Vorliegender Text:
Eine erfahrene Ansprechpartnerin: FDP-Verteidigungspolitikern Marie-Agnes Strack-Zimmermann empfing die Seminarteilnehmer im Paul-Löbe-Haus.

Eine erfahrene Ansprechpartnerin: FDP-Verteidigungspolitikern Marie-Agnes Strack-Zimmermann empfing die Seminarteilnehmer im Paul-Löbe-Haus. Foto: Bundeswehr

04.10.2023
Von Oliver Krause

Wie nachhaltig ist die Zeitenwende?

Politische Bildung für Kompaniechefs und -feldwebel der 1. Panzerdivision.

Wie kann Deutschlands Sicherheit im Rahmen der NATO gewährleistet werden? Will man sich der Beantwortung dieser Frage im Rahmen eines Seminars zur politischen Bildung nähern, kommt man an einem Thema nicht vorbei: der „Zeitenwende“. Gelingt die Zeitenwende – zum Beispiel angesichts knapper Kassen? Wie kann die Bundeswehr genügend intrinsisch motiviertes, intellektuell leistungsfähiges und körperlich fittes Personal gewinnen und an sich binden? Welche Auswirkungen hat die dauerhafte Stationierung einer Brigade in Litauen für den Alltag der Soldatinnen und Soldaten? Welche historischen Vorbilder bieten sich für die Bundeswehr der Zeitenwende an?

Zu bearbeitende Aufgaben:
1. Beantworten Sie anhand des Berichts über das Seminar zur Zeitenwende diese Fragen:
(a) In welchem Gebäude empfing Marie-Agnes Strack-Zimmermann die Seminarteilnehmer?
(b) An wen richtete sich die politische Bildung?
(c) In welchem Land geht es um die dauerhafte Stationierung einer Brigade?
2. Setzen Sie den Bericht über das Seminar zur Zeitenwende im Anschluss an seinen letzten Satz fort.

Daten:
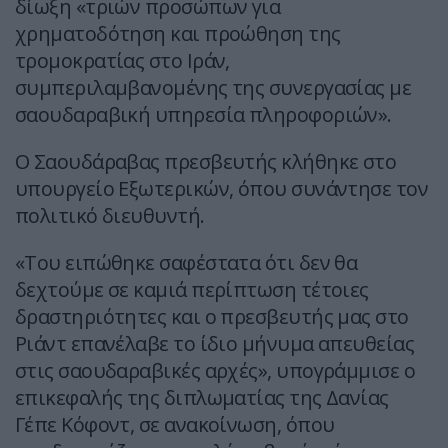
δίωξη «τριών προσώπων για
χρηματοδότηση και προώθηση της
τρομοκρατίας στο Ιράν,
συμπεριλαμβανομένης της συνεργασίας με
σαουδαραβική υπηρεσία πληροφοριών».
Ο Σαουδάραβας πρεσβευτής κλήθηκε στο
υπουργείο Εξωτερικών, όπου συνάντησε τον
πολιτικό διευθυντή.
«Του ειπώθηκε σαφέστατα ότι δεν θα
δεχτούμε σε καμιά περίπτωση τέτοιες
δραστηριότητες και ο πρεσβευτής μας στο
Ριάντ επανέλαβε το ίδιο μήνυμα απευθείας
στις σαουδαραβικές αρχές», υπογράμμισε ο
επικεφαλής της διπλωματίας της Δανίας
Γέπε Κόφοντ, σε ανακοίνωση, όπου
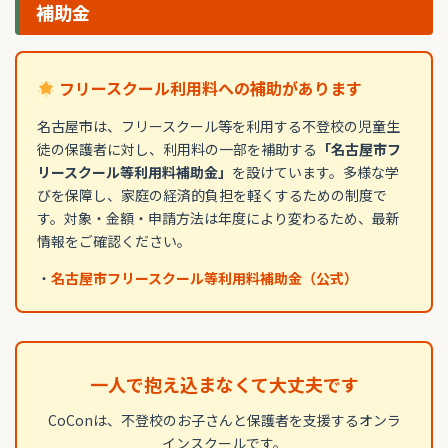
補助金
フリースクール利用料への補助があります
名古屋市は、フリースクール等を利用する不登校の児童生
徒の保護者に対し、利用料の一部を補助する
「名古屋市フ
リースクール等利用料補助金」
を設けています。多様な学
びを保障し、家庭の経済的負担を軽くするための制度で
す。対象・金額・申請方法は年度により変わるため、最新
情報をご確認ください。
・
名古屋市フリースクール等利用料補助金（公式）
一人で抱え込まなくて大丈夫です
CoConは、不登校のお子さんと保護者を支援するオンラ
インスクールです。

--

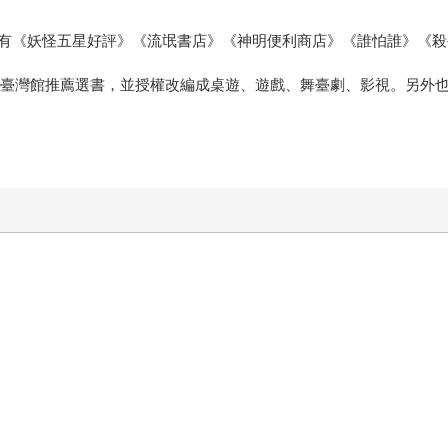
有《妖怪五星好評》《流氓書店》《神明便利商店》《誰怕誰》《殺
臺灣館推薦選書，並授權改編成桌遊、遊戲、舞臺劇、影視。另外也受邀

Erwartete Antworten:
1.
(a) Im Paul-Löbe-Haus.
(b) An Kompaniechefs und -feldwebel der 1. Panzerdivision.
(c) In Litauen.

2.
Das ist nur eine kleine Auswahl an Fragen, die im Rahmen des Seminars für Chefs und Spieße der 1. Panzerdivision Anfang September in Berlin diskutiert wurden. Nach einem sehr erfolgreichen ersten Durchgang im letzten Jahr war das Führungspersonal um Kommandeur Generalmajor Heico Hübner nun schon zum zweiten Mal mit dem Bildungswerk des Deutschen BundeswehrVerbandes in Berlin. Gleichzeitig bot die Veranstaltung die großartige Möglichkeit, ihre Sorgen und Belange auf direktem Wege an Vertreter aus Politik, Wissenschaft und Medien zu adressieren, die ihrerseits vom enormen Erfahrungsschatz der Angehörigen der Division profitierten. Mehr direkter Kontakt und Erkenntnisgewinn auf beiden Seiten ist wohl nur schwer vorstellbar!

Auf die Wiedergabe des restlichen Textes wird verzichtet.